• _EXERCISE_:
Filter the entries below down to the lines that hold "License".

• _Pictures paired with source code_:
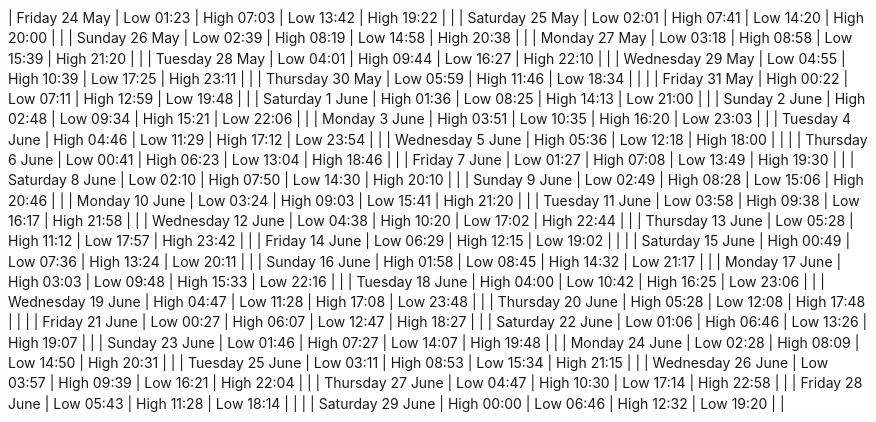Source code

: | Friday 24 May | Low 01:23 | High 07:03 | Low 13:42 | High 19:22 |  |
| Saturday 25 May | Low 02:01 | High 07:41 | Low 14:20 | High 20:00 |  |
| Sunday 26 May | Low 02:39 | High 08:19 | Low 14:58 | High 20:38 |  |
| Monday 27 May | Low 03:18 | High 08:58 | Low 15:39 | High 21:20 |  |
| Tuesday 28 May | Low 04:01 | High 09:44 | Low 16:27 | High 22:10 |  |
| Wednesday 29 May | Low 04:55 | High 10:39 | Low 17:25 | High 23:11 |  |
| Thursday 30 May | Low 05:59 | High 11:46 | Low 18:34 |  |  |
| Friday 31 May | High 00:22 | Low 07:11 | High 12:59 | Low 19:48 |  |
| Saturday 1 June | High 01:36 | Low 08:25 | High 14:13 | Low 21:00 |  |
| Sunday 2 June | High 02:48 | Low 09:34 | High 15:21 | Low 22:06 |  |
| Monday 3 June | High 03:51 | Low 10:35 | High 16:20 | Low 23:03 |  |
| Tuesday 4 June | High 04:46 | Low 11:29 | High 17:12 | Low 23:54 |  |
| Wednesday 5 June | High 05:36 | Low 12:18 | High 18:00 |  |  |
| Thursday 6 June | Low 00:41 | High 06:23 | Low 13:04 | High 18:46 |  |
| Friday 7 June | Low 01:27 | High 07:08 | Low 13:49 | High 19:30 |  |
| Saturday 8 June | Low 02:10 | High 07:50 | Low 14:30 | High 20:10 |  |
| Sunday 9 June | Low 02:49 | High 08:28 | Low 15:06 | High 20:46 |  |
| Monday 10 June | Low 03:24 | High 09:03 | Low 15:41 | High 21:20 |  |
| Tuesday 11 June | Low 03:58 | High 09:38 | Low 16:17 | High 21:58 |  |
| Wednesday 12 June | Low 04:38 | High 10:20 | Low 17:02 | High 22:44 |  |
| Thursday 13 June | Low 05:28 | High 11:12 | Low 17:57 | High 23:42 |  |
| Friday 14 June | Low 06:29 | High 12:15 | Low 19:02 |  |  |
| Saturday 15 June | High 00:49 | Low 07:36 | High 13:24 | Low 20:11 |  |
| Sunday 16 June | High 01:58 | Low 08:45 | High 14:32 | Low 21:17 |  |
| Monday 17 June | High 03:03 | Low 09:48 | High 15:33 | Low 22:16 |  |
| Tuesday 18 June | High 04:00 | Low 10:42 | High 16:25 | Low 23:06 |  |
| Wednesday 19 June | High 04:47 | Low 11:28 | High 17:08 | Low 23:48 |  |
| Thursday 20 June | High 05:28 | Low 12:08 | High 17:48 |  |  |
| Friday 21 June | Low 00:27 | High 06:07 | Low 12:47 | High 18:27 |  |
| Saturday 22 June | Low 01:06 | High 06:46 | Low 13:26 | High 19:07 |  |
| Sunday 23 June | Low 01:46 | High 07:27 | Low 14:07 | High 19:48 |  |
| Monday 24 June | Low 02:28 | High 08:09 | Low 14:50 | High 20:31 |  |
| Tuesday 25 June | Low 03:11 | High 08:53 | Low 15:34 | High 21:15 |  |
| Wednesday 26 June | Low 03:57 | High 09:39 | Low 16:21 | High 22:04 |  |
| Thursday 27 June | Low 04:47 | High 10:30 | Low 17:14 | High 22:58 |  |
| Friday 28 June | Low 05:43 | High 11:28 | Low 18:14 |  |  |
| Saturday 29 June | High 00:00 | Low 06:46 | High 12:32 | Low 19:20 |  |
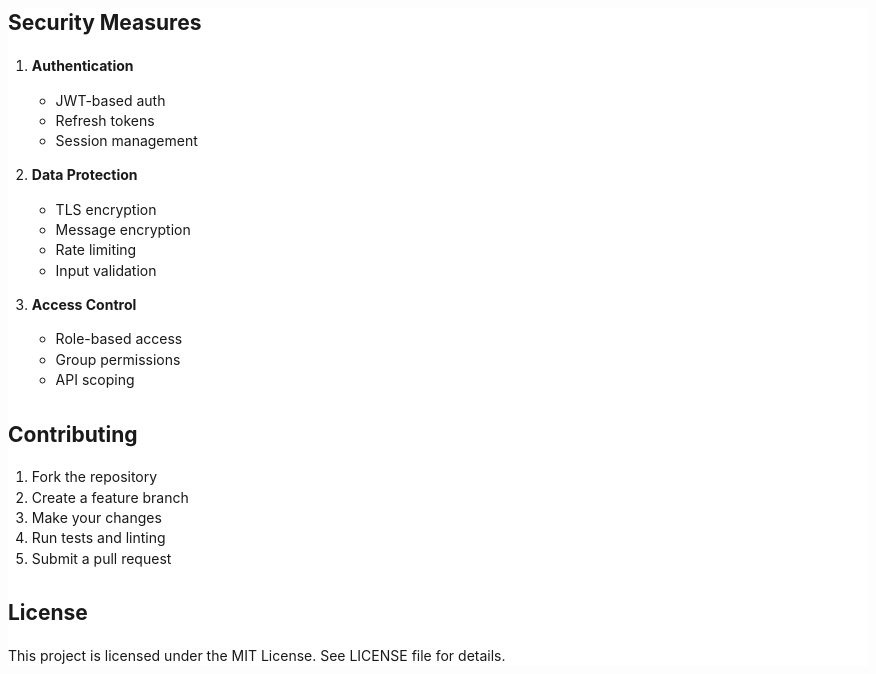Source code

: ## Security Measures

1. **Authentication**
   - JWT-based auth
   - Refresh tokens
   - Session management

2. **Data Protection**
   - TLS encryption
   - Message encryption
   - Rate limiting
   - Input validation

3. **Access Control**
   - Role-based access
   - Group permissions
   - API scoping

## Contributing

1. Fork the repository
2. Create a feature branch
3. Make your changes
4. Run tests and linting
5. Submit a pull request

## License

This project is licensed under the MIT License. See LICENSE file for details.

• _RESPONSE AREA_:
## License
This project is licensed under the MIT License. See LICENSE file for details.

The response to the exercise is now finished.